▶ REGISTROS ENUMERADOS
● ● ● ● ● ● ●

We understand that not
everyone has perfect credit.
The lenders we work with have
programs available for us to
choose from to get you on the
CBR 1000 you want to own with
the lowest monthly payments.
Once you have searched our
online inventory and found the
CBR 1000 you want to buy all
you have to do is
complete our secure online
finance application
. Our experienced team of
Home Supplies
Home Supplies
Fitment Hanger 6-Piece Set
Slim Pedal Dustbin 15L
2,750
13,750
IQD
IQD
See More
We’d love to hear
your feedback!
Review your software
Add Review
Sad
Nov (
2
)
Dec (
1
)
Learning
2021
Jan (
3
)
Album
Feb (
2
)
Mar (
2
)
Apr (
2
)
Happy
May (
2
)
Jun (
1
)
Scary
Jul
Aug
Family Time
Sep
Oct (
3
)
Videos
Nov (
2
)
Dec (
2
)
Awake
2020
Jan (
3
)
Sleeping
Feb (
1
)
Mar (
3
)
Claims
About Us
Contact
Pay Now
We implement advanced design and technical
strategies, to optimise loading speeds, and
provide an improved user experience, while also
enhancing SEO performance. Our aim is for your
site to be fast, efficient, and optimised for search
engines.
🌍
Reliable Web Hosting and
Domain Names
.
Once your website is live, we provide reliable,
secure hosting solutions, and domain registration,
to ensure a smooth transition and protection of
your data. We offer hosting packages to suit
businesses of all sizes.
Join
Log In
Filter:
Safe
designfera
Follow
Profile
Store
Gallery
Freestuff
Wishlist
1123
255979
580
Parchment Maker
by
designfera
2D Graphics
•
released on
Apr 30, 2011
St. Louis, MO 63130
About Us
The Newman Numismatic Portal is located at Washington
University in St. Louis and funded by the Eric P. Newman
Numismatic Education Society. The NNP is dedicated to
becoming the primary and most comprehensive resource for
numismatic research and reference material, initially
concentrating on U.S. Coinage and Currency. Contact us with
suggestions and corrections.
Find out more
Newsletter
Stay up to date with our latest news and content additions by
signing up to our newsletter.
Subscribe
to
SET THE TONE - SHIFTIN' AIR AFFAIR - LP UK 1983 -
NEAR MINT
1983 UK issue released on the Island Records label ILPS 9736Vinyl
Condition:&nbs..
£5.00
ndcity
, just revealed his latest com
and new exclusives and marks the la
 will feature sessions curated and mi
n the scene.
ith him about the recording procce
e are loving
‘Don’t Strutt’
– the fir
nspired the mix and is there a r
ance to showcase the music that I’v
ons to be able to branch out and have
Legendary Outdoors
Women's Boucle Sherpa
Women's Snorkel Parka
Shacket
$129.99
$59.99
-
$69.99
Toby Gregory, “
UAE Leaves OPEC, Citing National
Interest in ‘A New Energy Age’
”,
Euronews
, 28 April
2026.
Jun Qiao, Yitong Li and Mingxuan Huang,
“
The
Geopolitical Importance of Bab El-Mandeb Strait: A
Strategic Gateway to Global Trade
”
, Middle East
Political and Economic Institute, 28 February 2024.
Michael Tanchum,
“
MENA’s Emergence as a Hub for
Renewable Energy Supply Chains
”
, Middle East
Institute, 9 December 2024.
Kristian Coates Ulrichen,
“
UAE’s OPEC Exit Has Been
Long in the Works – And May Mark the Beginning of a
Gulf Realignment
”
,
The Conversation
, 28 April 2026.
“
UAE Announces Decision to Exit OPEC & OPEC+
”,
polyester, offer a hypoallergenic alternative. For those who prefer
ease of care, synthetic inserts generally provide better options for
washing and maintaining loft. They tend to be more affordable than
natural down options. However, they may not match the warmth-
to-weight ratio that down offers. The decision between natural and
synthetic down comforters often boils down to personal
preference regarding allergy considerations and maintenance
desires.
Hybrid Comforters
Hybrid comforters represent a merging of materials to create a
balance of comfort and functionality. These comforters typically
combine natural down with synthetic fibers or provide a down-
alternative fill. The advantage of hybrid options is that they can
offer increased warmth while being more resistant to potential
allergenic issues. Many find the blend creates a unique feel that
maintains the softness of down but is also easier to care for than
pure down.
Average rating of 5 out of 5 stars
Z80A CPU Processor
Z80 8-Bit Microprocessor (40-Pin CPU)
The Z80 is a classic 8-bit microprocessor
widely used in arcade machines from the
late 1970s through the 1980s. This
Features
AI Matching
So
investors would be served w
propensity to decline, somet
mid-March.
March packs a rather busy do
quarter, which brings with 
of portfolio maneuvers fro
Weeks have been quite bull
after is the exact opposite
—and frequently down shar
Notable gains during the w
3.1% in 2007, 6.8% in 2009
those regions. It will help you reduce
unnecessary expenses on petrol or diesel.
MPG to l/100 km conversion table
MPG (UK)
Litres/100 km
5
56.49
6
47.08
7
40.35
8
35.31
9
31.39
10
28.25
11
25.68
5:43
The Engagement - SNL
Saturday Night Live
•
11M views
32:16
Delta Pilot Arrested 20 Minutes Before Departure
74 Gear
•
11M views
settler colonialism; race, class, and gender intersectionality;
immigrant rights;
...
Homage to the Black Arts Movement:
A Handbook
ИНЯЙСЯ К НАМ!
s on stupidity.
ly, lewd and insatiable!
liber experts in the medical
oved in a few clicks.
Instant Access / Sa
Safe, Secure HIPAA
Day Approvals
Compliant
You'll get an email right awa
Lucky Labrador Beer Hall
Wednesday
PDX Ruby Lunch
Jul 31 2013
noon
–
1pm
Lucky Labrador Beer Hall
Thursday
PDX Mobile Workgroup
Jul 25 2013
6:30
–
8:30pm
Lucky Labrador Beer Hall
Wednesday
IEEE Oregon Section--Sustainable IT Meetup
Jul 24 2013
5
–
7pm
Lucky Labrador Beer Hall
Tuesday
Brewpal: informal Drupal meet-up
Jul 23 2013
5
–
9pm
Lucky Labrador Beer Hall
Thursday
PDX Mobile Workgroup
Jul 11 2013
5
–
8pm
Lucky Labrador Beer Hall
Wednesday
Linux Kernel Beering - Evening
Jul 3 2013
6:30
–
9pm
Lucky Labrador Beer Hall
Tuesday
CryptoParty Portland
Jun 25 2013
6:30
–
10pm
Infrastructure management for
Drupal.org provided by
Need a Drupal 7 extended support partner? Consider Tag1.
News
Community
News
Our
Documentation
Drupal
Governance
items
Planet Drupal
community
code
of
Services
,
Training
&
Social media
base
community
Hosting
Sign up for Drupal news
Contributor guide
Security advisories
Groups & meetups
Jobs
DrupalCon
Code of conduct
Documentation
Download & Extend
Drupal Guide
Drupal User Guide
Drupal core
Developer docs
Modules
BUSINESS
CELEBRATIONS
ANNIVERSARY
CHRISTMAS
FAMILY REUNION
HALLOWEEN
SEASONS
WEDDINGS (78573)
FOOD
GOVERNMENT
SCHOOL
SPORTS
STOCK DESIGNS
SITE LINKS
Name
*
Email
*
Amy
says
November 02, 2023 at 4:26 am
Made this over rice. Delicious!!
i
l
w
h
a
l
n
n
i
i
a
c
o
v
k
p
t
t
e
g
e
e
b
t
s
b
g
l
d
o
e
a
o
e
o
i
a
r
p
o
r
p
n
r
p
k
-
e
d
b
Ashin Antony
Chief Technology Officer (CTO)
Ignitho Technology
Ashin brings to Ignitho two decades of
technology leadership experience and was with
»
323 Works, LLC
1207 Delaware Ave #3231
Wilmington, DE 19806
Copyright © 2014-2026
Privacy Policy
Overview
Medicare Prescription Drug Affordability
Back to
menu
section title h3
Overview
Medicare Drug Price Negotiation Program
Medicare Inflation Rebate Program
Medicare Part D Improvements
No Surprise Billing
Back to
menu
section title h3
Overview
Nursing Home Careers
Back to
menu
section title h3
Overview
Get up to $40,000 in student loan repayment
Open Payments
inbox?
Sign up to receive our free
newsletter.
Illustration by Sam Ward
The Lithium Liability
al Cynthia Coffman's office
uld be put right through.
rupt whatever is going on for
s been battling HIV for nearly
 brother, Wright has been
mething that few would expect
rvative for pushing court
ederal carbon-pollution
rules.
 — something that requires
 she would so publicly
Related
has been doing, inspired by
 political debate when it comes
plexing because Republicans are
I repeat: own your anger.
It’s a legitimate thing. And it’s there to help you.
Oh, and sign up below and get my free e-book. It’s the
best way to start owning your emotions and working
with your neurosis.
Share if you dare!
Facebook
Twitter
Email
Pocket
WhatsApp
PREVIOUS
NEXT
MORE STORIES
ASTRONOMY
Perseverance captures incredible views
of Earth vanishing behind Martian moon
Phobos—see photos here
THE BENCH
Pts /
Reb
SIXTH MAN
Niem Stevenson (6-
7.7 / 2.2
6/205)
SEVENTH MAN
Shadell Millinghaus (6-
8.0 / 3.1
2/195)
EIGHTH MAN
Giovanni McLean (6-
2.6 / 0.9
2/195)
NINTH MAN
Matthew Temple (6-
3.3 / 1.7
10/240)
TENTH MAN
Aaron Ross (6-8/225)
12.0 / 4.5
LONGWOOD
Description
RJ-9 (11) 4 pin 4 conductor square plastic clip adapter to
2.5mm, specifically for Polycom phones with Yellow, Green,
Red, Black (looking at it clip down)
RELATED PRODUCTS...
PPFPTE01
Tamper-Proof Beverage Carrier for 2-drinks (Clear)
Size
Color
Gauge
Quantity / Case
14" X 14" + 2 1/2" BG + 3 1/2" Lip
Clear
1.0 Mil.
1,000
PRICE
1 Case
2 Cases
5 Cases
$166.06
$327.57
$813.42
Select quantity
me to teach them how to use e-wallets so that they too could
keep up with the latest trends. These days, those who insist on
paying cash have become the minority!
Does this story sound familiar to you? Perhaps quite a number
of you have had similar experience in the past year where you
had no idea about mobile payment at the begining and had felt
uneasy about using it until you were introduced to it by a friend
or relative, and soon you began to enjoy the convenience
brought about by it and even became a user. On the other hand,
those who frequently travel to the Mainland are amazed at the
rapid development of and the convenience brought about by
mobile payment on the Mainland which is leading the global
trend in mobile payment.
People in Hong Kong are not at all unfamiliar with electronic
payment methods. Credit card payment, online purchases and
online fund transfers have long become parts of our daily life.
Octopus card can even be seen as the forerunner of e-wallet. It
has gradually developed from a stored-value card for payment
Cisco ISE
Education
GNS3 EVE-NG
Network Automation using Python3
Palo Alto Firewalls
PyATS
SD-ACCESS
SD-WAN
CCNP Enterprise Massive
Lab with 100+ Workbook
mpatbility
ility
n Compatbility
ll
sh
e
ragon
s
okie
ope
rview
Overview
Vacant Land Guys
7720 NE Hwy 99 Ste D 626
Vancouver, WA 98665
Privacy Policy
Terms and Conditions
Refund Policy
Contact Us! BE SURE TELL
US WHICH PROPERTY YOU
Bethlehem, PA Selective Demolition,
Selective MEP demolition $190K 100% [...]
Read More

● ● ● ● ● ● ●

▶ TAREA ESCRITA
Repita sin cambios las líneas de los registros: comience en la primera línea y deténgase tras la línea que contiene "you have to do is", incluida esta.

▶ RESPUESTA
We understand that not
everyone has perfect credit.
The lenders we work with have
programs available for us to
choose from to get you on the
CBR 1000 you want to own with
the lowest monthly payments.
Once you have searched our
online inventory and found the
CBR 1000 you want to buy all
you have to do is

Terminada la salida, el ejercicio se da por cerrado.